Extracted records
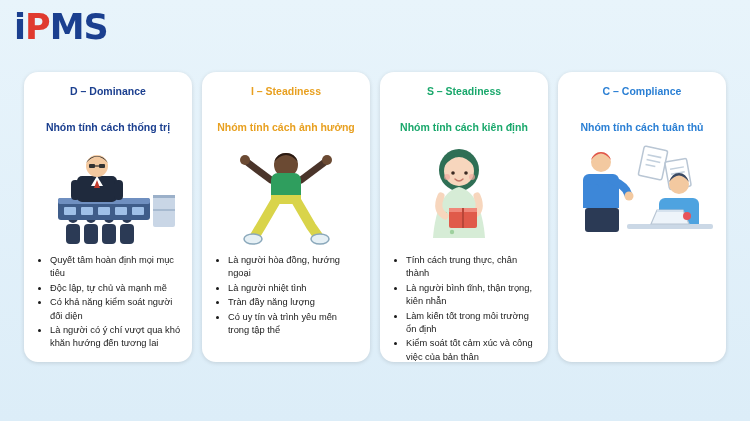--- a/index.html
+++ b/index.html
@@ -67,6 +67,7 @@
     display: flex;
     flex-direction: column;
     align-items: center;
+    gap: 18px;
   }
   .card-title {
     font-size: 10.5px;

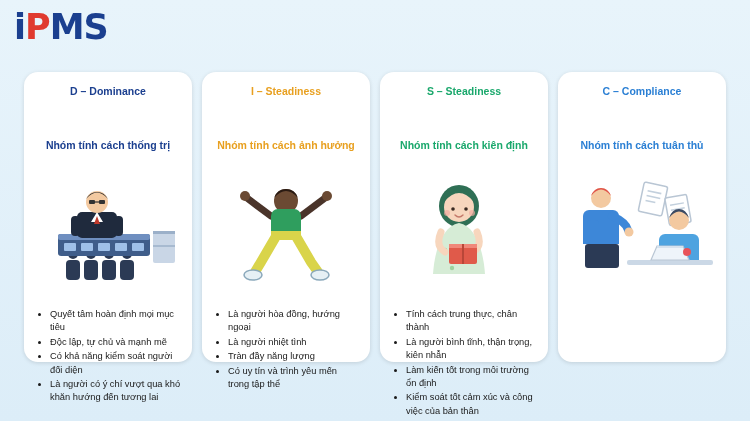--- a/index.html
+++ b/index.html
@@ -168,7 +168,7 @@
     </div>
 
     <div class="card">
-      <div class="card-title c-i">I – Steadiness</div>
+      <div class="card-title c-i">I – Dominance</div>
       <div class="card-subtitle c-i">Nhóm tính cách ảnh hưởng</div>
       <div class="art">
         <svg width="150" height="110" viewBox="0 0 150 110" xmlns="http://www.w3.org/2000/svg">

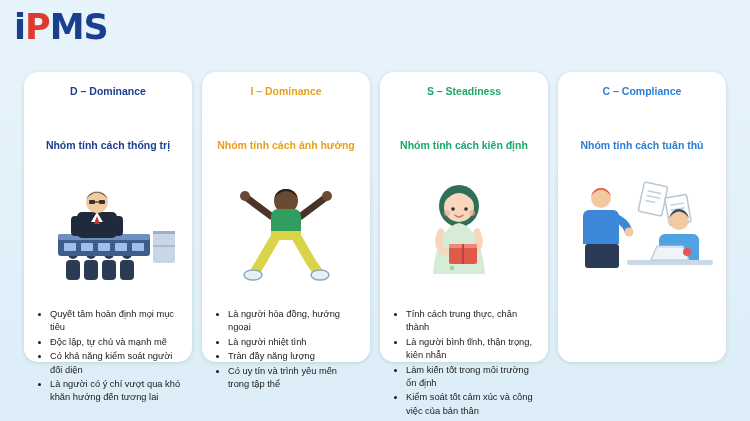--- a/index.html
+++ b/index.html
@@ -80,7 +80,7 @@
     font-weight: bold;
     text-align: center;
     line-height: 14px;
-    margin-top: 22px;
+    margin-top: 6px;
   }
   .art {
     height: 110px;

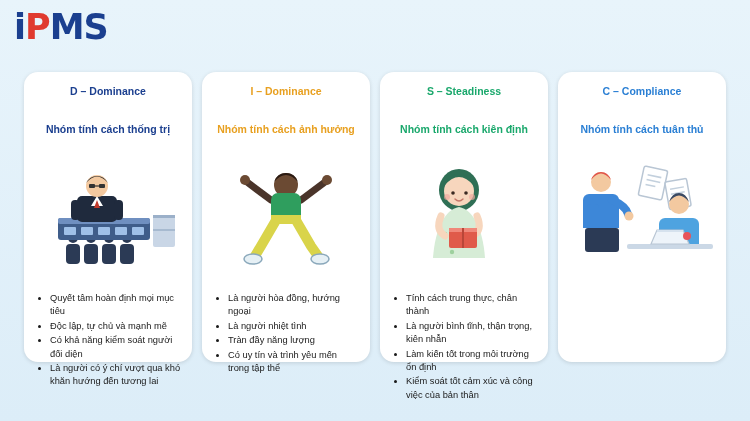--- a/index.html
+++ b/index.html
@@ -169,7 +169,6 @@
 
     <div class="card">
       <div class="card-title c-i">I – Dominance</div>
-      <div class="card-subtitle c-i">Nhóm tính cách ảnh hưởng</div>
       <div class="art">
         <svg width="150" height="110" viewBox="0 0 150 110" xmlns="http://www.w3.org/2000/svg">
 

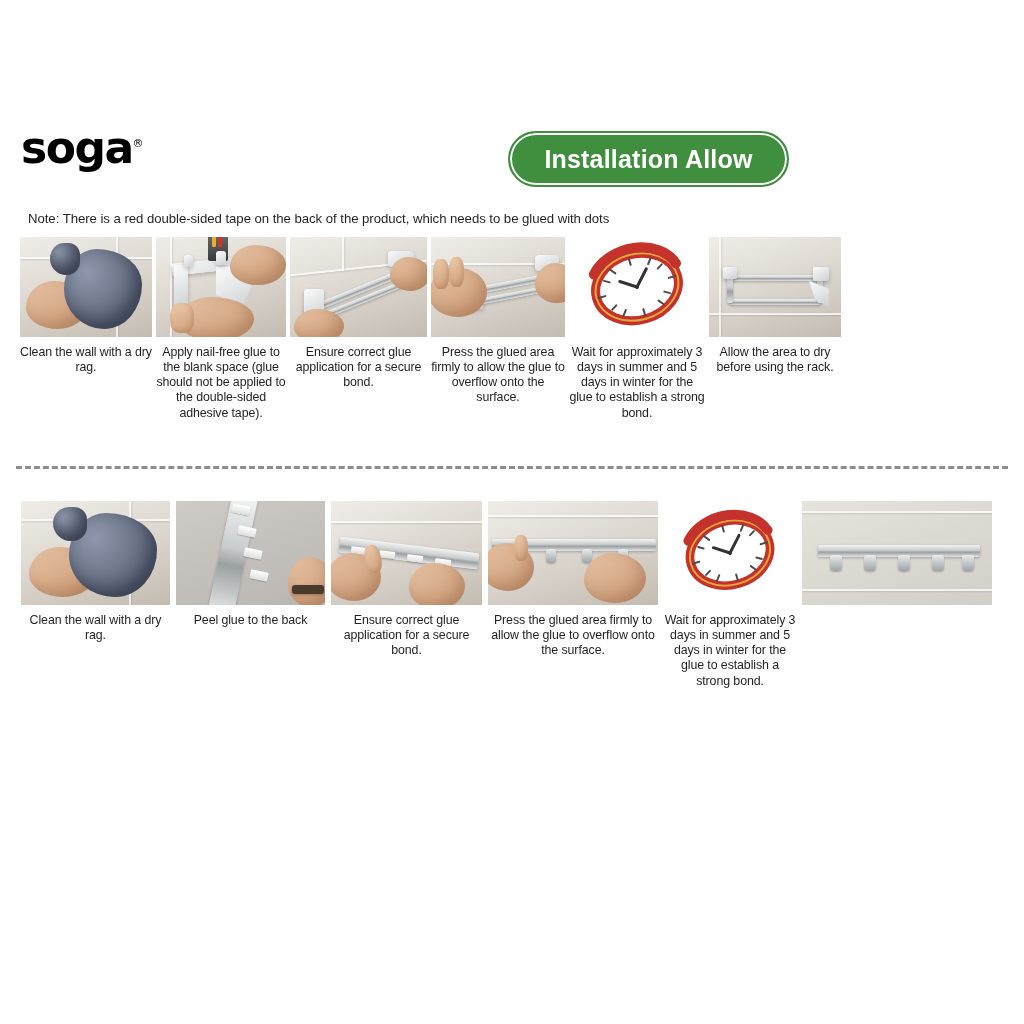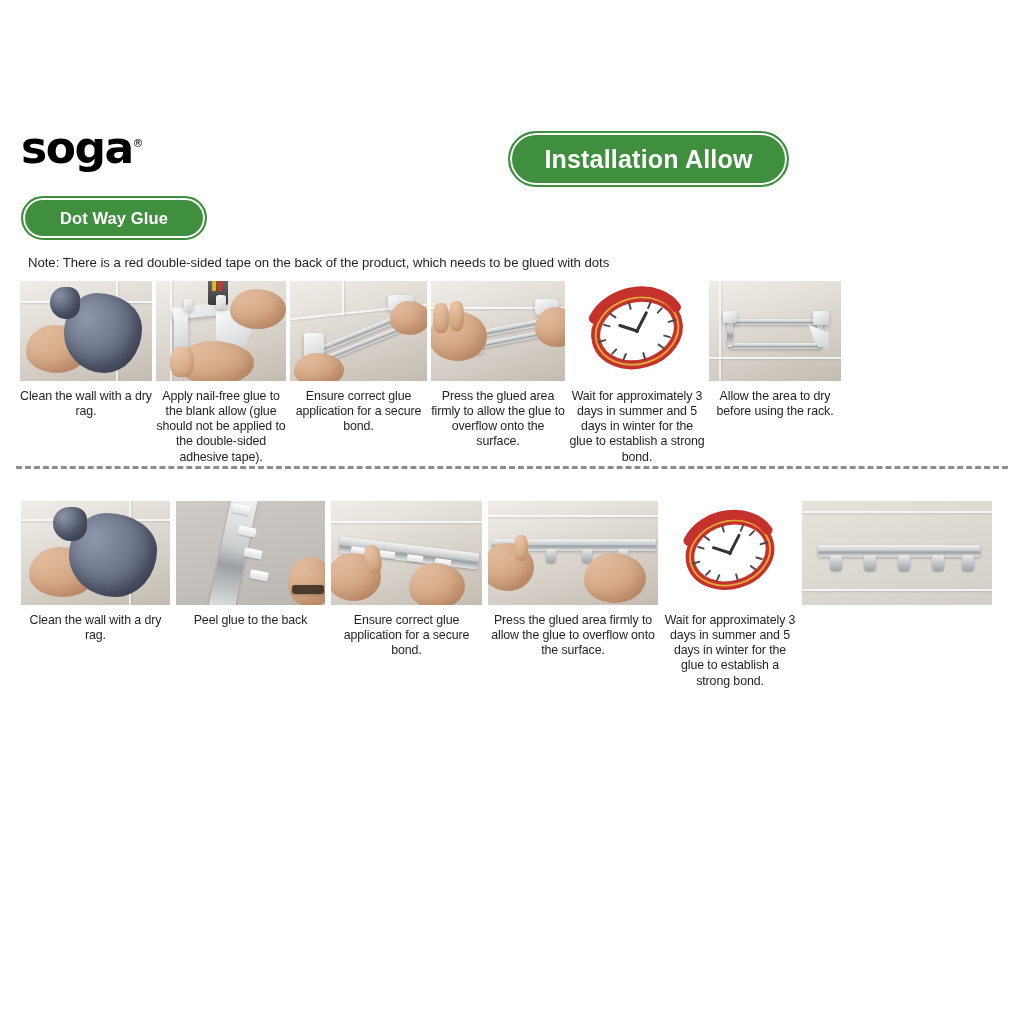--- a/index.html
+++ b/index.html
@@ -227,9 +227,6 @@
 
   <div class="section section-1">
 
-    <div class="pill pill-section">
-      <span>Dot Way Glue</span>
-    </div>
 
     <div class="note-line">Note: There is a red double-sided tape on the back of the product, which needs to be glued with dots</div>
 

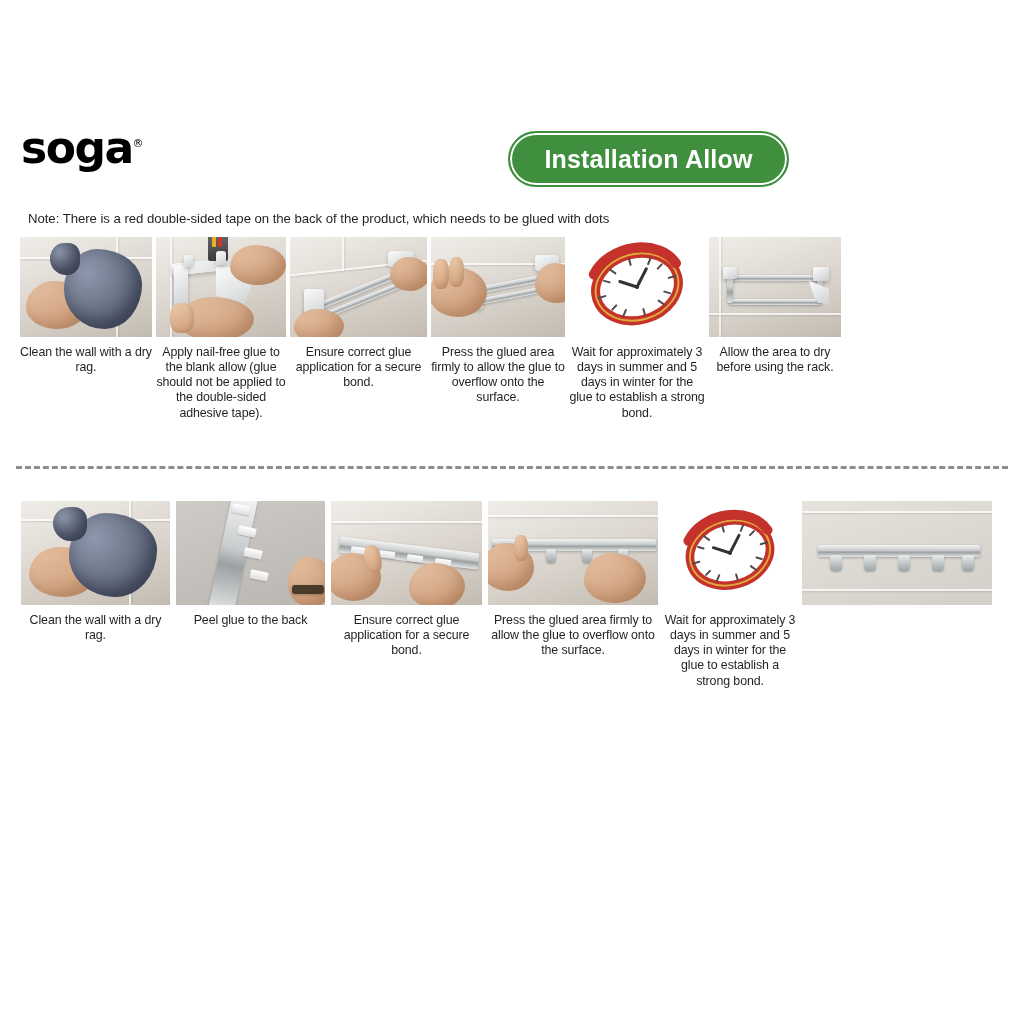--- a/index.html
+++ b/index.html
@@ -261,7 +261,7 @@
           <div class="hand" style="left:22px;top:60px;width:76px;height:44px"></div>
           <div class="finger" style="left:14px;top:66px;width:24px;height:30px"></div>
         </div>
-        <div class="caption" style="width:130px">Apply nail-free glue to the blank allow (glue should not be applied to the double-sided adhesive tape).</div>
+        <div class="caption" style="width:130px">Apply nail-free glue to the blank space (glue should not be applied to the double-sided adhesive tape).</div>
       </div>
 
       <div class="step" style="width:141px">

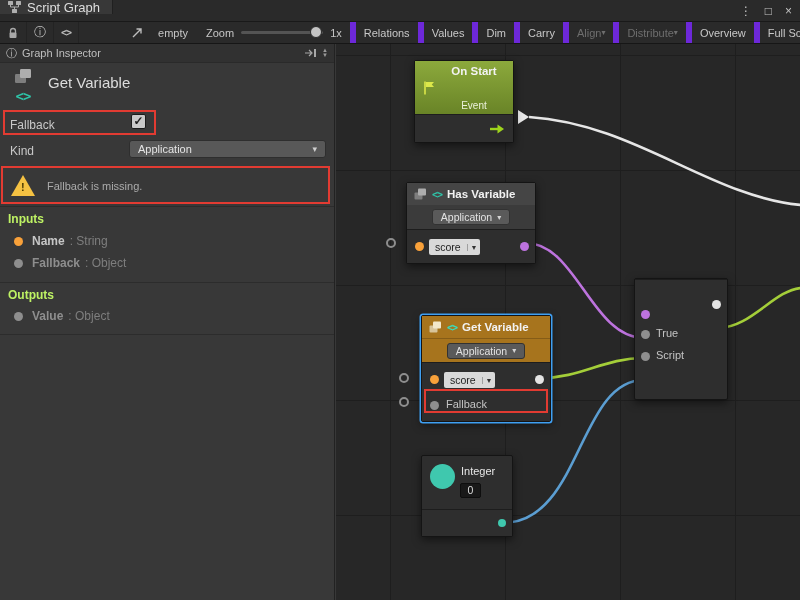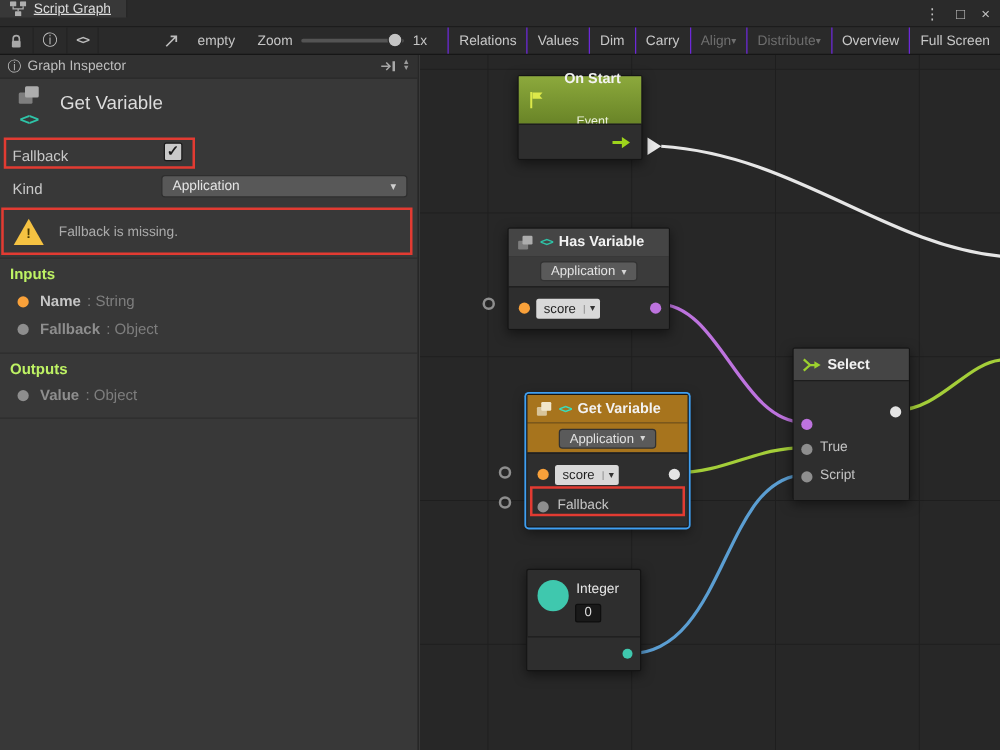--- a/index.html
+++ b/index.html
@@ -9,7 +9,7 @@
 
   
   .titlebar{position:absolute;left:0;top:0;width:100%;height:22px;background:#2A2A2A;border-bottom:1px solid #191919;}
-  .tab{position:absolute;left:0;top:0;height:14px;padding:0 12px 0 8px;background:#383838;display:flex;align-items:center;gap:6px;font-size:11px;color:#DEDEDE;border-right:1px solid #202020;text-decoration:underline;}
+  .tab{position:absolute;left:0;top:0;height:14px;padding:0 12px 0 8px;background:#383838;display:flex;align-items:center;gap:6px;font-size:13px;color:#DEDEDE;border-right:1px solid #202020;}
   .winbtns{position:absolute;right:8px;top:0;height:22px;display:flex;align-items:center;gap:13px;color:#C2C2C2;font-size:12px;}
 
   

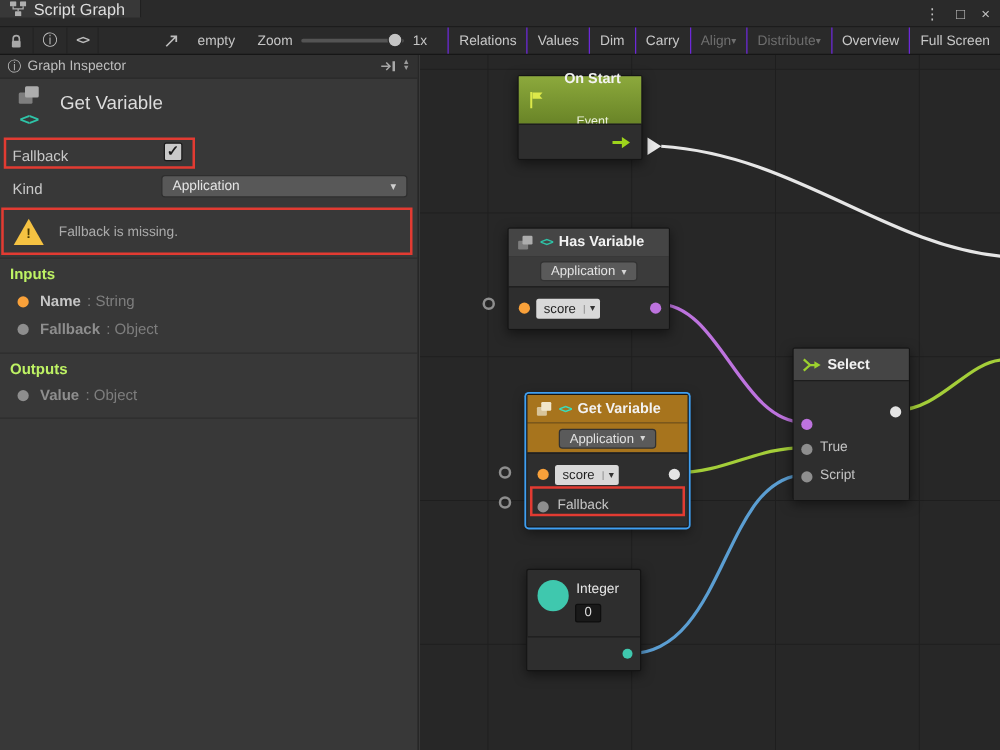--- a/index.html
+++ b/index.html
@@ -21,7 +21,7 @@
   .slider{position:relative;width:82px;height:3px;background:#545454;border-radius:2px;}
   .knob{position:absolute;right:1px;top:-5px;width:12px;height:12px;border-radius:50%;background:#C4C4C4;border:1px solid #2A2A2A;}
   .tbar-right{margin-left:auto;display:flex;align-items:stretch;}
-  .tbarbtn{display:flex;align-items:center;padding:0 8px;border-left:1px solid #6d28d9;white-space:nowrap;color:#C8C8C8;}
+  .tbarbtn{display:flex;align-items:center;padding:0 8px;border-left:6px solid #6d28d9;white-space:nowrap;color:#C8C8C8;}
   .tbarbtn.disabled{color:#6E6E6E;}
   .caret::after{content:" ▾";font-size:8px;position:relative;top:0px;}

What you need to do:
Text only, pictures out: give every record again as written.

Response to this task:
--- a/index.html
+++ b/index.html
@@ -67,6 +67,7 @@
     display: flex;
     flex-direction: column;
     align-items: center;
+    gap: 18px;
   }
   .card-title {
     font-size: 10.5px;

--- a/index.html
+++ b/index.html
@@ -168,7 +168,7 @@
     </div>
 
     <div class="card">
-      <div class="card-title c-i">I – Steadiness</div>
+      <div class="card-title c-i">I – Dominance</div>
       <div class="card-subtitle c-i">Nhóm tính cách ảnh hưởng</div>
       <div class="art">
         <svg width="150" height="110" viewBox="0 0 150 110" xmlns="http://www.w3.org/2000/svg">

--- a/index.html
+++ b/index.html
@@ -80,7 +80,7 @@
     font-weight: bold;
     text-align: center;
     line-height: 14px;
-    margin-top: 22px;
+    margin-top: 6px;
   }
   .art {
     height: 110px;

--- a/index.html
+++ b/index.html
@@ -169,7 +169,6 @@
 
     <div class="card">
       <div class="card-title c-i">I – Dominance</div>
-      <div class="card-subtitle c-i">Nhóm tính cách ảnh hưởng</div>
       <div class="art">
         <svg width="150" height="110" viewBox="0 0 150 110" xmlns="http://www.w3.org/2000/svg">
 

--- a/index.html
+++ b/index.html
@@ -227,9 +227,6 @@
 
   <div class="section section-1">
 
-    <div class="pill pill-section">
-      <span>Dot Way Glue</span>
-    </div>
 
     <div class="note-line">Note: There is a red double-sided tape on the back of the product, which needs to be glued with dots</div>
 

--- a/index.html
+++ b/index.html
@@ -261,7 +261,7 @@
           <div class="hand" style="left:22px;top:60px;width:76px;height:44px"></div>
           <div class="finger" style="left:14px;top:66px;width:24px;height:30px"></div>
         </div>
-        <div class="caption" style="width:130px">Apply nail-free glue to the blank allow (glue should not be applied to the double-sided adhesive tape).</div>
+        <div class="caption" style="width:130px">Apply nail-free glue to the blank space (glue should not be applied to the double-sided adhesive tape).</div>
       </div>
 
       <div class="step" style="width:141px">

--- a/index.html
+++ b/index.html
@@ -9,7 +9,7 @@
 
   
   .titlebar{position:absolute;left:0;top:0;width:100%;height:22px;background:#2A2A2A;border-bottom:1px solid #191919;}
-  .tab{position:absolute;left:0;top:0;height:14px;padding:0 12px 0 8px;background:#383838;display:flex;align-items:center;gap:6px;font-size:11px;color:#DEDEDE;border-right:1px solid #202020;text-decoration:underline;}
+  .tab{position:absolute;left:0;top:0;height:14px;padding:0 12px 0 8px;background:#383838;display:flex;align-items:center;gap:6px;font-size:13px;color:#DEDEDE;border-right:1px solid #202020;}
   .winbtns{position:absolute;right:8px;top:0;height:22px;display:flex;align-items:center;gap:13px;color:#C2C2C2;font-size:12px;}
 
   

--- a/index.html
+++ b/index.html
@@ -21,7 +21,7 @@
   .slider{position:relative;width:82px;height:3px;background:#545454;border-radius:2px;}
   .knob{position:absolute;right:1px;top:-5px;width:12px;height:12px;border-radius:50%;background:#C4C4C4;border:1px solid #2A2A2A;}
   .tbar-right{margin-left:auto;display:flex;align-items:stretch;}
-  .tbarbtn{display:flex;align-items:center;padding:0 8px;border-left:1px solid #6d28d9;white-space:nowrap;color:#C8C8C8;}
+  .tbarbtn{display:flex;align-items:center;padding:0 8px;border-left:6px solid #6d28d9;white-space:nowrap;color:#C8C8C8;}
   .tbarbtn.disabled{color:#6E6E6E;}
   .caret::after{content:" ▾";font-size:8px;position:relative;top:0px;}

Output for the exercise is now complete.